Data entries:
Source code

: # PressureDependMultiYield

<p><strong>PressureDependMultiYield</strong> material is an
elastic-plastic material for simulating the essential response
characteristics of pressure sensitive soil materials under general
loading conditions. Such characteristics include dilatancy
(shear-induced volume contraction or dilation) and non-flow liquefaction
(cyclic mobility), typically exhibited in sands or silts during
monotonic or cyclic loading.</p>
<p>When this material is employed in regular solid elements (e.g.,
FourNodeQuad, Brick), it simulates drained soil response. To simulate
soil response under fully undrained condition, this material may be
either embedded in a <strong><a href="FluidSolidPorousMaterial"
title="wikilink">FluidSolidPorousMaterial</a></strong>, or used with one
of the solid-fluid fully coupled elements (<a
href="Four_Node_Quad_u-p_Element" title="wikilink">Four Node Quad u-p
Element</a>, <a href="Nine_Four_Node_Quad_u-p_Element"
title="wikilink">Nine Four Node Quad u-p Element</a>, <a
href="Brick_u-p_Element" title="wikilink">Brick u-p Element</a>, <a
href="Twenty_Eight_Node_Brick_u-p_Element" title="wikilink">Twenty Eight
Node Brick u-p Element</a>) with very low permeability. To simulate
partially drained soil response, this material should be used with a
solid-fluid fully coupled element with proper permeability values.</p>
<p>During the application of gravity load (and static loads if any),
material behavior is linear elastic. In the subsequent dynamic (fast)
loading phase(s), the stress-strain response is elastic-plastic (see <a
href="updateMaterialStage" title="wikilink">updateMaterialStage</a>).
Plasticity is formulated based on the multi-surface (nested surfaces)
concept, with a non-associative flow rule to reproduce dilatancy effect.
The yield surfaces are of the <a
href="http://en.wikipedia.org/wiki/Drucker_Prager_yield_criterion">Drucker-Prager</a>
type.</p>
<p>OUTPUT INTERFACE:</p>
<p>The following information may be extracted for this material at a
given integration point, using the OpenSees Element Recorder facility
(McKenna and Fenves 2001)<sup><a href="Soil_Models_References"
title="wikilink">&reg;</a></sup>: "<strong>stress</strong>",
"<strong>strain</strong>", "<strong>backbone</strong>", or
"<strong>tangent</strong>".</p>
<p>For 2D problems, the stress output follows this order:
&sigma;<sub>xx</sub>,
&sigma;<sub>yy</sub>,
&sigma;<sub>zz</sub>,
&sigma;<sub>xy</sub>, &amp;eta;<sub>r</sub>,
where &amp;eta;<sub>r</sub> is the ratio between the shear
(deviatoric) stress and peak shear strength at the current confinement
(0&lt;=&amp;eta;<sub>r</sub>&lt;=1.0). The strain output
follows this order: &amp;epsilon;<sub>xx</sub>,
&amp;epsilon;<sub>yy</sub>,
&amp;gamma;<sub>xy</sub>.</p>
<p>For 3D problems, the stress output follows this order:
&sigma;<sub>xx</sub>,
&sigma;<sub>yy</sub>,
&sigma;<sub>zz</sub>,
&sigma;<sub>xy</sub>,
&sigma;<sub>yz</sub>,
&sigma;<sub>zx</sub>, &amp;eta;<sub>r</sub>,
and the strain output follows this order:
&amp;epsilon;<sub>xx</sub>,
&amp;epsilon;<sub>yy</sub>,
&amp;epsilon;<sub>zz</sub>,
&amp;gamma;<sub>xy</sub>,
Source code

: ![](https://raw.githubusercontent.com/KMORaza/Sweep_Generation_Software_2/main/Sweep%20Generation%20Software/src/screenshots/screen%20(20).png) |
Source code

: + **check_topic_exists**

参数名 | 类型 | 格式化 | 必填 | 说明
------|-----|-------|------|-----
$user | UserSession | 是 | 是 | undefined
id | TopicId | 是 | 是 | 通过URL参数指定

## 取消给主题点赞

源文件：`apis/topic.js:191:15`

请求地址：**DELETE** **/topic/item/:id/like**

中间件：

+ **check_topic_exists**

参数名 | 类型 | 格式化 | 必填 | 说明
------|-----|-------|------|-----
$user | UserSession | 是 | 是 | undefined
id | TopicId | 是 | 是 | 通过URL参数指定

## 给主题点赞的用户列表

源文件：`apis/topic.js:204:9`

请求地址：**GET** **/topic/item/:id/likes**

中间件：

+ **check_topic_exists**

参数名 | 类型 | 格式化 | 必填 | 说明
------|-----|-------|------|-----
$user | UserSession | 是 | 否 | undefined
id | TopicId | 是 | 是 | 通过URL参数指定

◆ Work item
Write out the lines from the one containing "请求地址：**DELETE** **/topic/item/:id/like**" through the end of the data entries, both ends included.

◆ Answer to the problem
请求地址：**DELETE** **/topic/item/:id/like**

中间件：

+ **check_topic_exists**

参数名 | 类型 | 格式化 | 必填 | 说明
------|-----|-------|------|-----
$user | UserSession | 是 | 是 | undefined
id | TopicId | 是 | 是 | 通过URL参数指定

## 给主题点赞的用户列表

源文件：`apis/topic.js:204:9`

请求地址：**GET** **/topic/item/:id/likes**

中间件：

+ **check_topic_exists**

参数名 | 类型 | 格式化 | 必填 | 说明
------|-----|-------|------|-----
$user | UserSession | 是 | 否 | undefined
id | TopicId | 是 | 是 | 通过URL参数指定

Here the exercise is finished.